----- PROVIDED ENTRIES

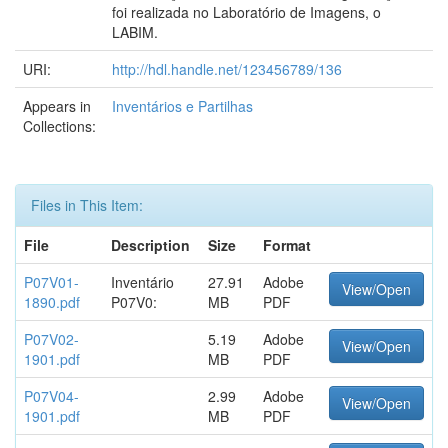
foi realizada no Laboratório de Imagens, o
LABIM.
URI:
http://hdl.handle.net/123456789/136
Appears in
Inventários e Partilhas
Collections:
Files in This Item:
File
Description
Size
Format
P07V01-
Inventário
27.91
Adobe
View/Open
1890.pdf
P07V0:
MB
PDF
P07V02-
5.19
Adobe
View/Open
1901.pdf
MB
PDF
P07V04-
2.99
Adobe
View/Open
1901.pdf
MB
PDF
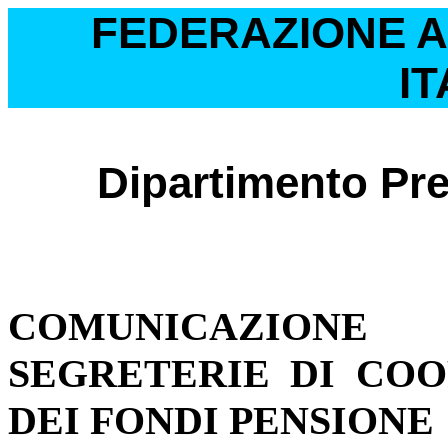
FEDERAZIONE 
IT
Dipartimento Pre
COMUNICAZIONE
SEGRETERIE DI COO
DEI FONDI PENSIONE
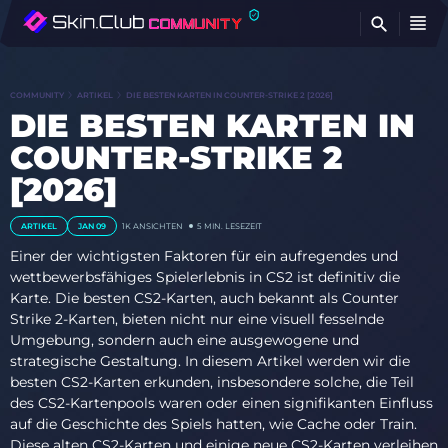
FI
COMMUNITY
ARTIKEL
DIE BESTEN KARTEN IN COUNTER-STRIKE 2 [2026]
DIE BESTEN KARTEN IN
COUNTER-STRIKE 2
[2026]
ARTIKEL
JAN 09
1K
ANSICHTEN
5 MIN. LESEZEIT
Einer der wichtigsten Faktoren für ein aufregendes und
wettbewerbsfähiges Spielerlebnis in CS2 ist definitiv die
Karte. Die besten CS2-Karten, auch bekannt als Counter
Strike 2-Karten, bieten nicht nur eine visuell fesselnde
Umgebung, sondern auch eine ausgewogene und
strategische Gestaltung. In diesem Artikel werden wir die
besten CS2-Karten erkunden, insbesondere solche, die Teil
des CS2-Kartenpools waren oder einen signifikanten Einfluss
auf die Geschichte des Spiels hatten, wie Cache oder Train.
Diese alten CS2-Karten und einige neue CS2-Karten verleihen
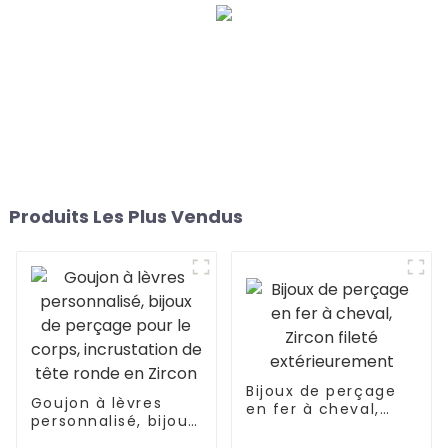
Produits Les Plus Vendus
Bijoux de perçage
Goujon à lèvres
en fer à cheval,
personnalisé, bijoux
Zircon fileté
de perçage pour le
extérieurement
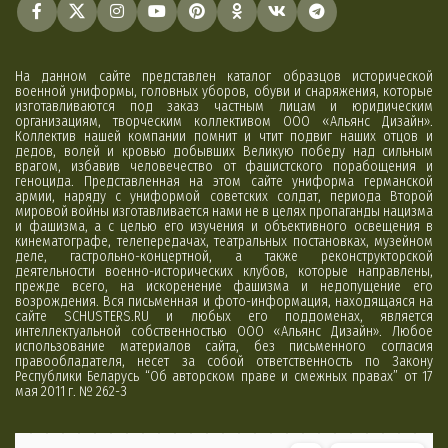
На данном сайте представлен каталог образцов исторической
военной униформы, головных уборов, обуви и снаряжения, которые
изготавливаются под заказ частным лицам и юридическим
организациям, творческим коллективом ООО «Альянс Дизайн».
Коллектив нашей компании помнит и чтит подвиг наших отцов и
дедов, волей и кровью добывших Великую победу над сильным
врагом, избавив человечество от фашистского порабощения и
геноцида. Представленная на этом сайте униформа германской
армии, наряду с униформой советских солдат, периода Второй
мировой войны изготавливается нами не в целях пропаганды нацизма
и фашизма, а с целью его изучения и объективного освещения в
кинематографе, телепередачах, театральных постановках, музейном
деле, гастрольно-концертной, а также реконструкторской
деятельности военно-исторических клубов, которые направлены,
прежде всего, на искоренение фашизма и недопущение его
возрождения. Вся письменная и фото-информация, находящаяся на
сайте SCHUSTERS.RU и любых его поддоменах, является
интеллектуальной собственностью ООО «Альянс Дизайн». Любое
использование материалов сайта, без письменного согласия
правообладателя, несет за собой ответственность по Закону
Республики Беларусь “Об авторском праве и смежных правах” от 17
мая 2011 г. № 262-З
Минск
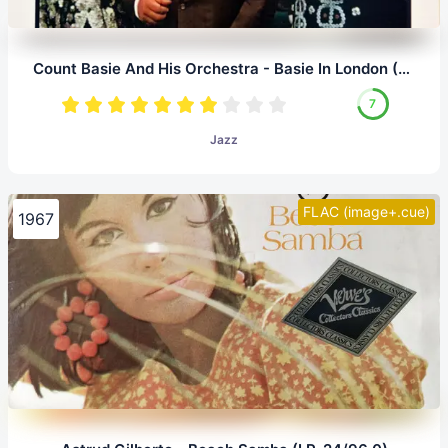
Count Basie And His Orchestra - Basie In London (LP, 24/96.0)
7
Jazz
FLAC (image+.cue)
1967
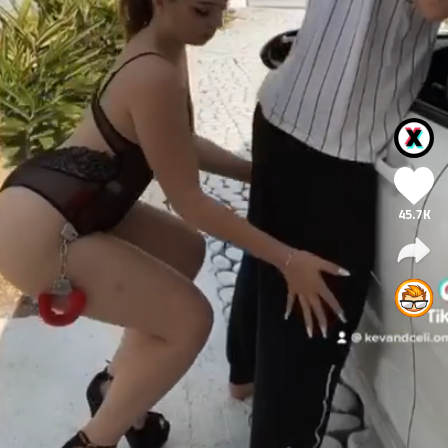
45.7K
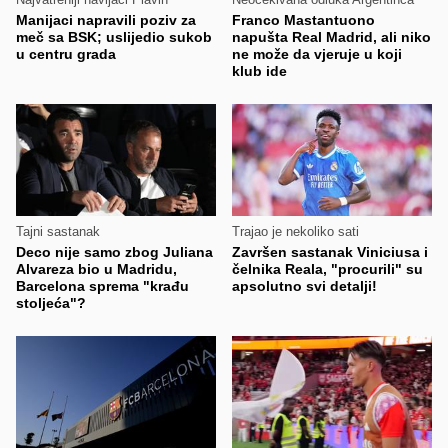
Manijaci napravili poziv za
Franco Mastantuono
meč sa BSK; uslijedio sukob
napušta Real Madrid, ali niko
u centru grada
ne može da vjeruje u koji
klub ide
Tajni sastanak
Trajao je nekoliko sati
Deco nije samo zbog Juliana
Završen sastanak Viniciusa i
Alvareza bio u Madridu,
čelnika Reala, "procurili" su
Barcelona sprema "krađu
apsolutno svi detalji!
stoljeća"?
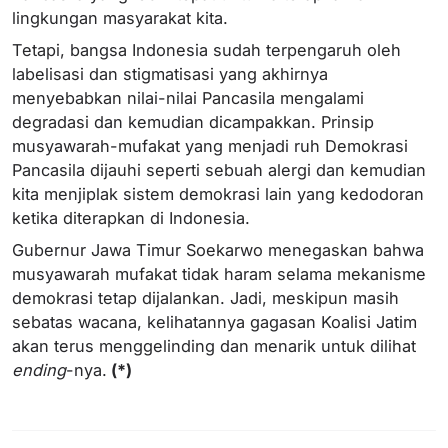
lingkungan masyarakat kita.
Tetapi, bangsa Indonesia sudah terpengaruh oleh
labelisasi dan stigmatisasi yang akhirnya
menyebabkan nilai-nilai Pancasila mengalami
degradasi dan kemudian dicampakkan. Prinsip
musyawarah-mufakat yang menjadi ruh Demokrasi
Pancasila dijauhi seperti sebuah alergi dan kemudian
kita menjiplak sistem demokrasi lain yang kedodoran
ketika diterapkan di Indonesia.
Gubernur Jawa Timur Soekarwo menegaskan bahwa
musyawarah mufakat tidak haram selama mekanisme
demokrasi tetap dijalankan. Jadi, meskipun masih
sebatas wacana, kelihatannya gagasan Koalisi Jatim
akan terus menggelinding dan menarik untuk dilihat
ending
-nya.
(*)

----------
----- PROVIDED ENTRIES

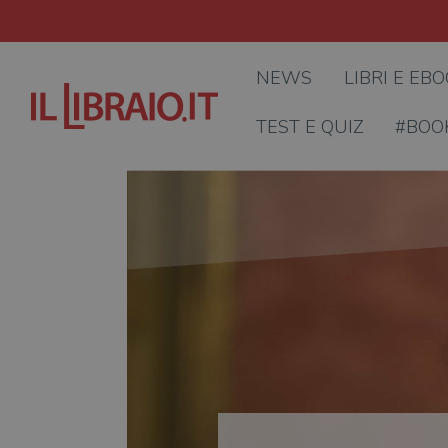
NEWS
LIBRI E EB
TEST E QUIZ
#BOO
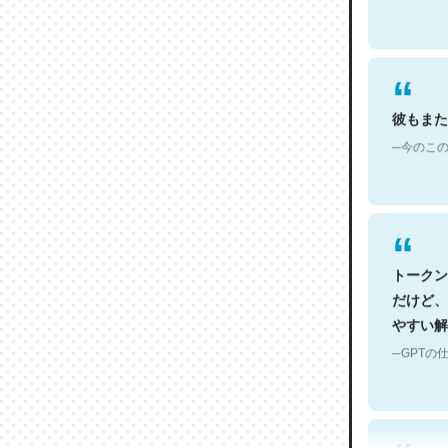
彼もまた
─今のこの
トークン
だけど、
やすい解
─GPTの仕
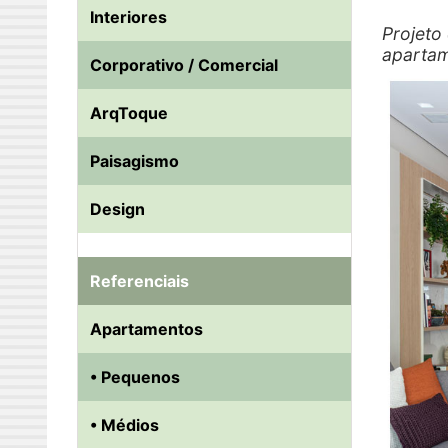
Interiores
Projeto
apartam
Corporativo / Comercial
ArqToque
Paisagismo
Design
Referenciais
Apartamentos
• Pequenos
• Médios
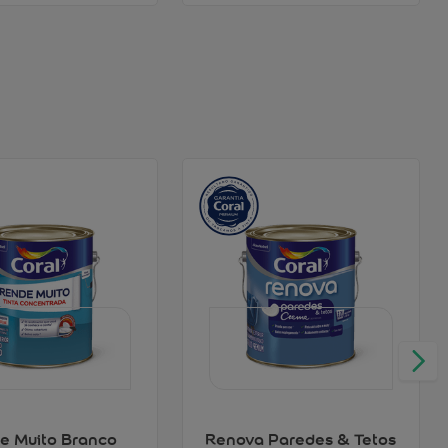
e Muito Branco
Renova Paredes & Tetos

----------

■ ABOUT THIS TASK ■
Beginning at the line above that contains "personnalisé, bijoux" and going on through the line that contains "дедов, волей и", please copy every line exactly, leaving the pictures out and adding nothing.

■ OUTPUT ■
personnalisé, bijoux
Zircon fileté
de perçage pour le
extérieurement
На данном сайте представлен каталог образцов исторической
военной униформы, головных уборов, обуви и снаряжения, которые
изготавливаются под заказ частным лицам и юридическим
организациям, творческим коллективом ООО «Альянс Дизайн».
Коллектив нашей компании помнит и чтит подвиг наших отцов и
дедов, волей и кровью добывших Великую победу над сильным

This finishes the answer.